What did you both learn from this whole experience?

DeLucca: Ask and you shall receive. We didn’t really know if any of the bands we contacted would be about it or how many bands we could fit on it or if we could get the recording time we needed or get the venue we wanted. But everyone we asked to help us has been really great and receptive.

Dispenza: I can’t say I’ve had too many bad experiences working on a show before. Even if I have, its kind of a thing I move on from and don’t hold on to.

What drew you to donating the proceeds to Girls Rock Philly?

Dispenza: Seemed like a no-brainer. We haven’t worked with them in the past but considering one of the overarching goals of the project is not only to promote women who are already playing music in Philadelphia but to encourage women to start doing so as well. Sending the money to an organization that teaches young girls not only music skills but leadership and creativity? It just fit.

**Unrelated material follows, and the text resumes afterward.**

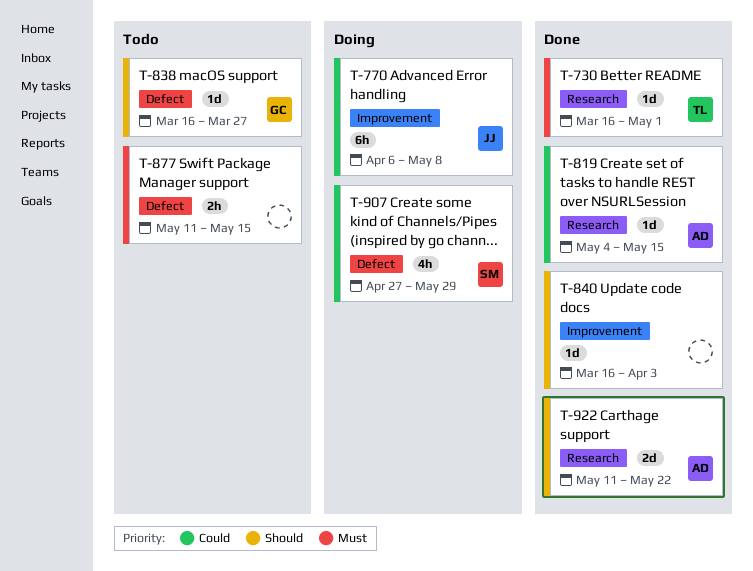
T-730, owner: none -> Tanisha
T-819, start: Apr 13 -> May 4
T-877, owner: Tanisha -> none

How did you both get involved in music?

Dispenza: I started going to shows with my friend when I was 15 or so. From there, I started selling these T-shirts I designed at friends’ shows within northeast PA and southern New York. Sponsoring friends bands and booking shows a movie theater. From there I wanted to work in music in general, whatever I could do to be around it.

Did you learn anything from the bands you worked with that inspired you?

Dispenza: I just love how unafraid they all are. They got in the studio and started playing their songs. They were confident about it and that’s a point I’d like to get to. So, it’s really great to work with people who love what they do and are comfortable with what they do.

What are you going to do from here?

Dispenza: I’m gonna book more women on shows. Lack of representation was something I noticed before we started the project, otherwise there would have been no need. I don’t think I noticed it on such an individual basis before I started the project as I do now. Whenever a tour manager hits me up to put on a show they want in Philly, I now look at every single one and ask how many women are playing this? Are any women playing this? How many women do I think are even going to go to this? I make sure I’m doing my part to provide more representation.

DeLucca: Within the bands that play the shows but also with the people that attend the shows. Making it so the environment is comfortable for everyone who wants to come out.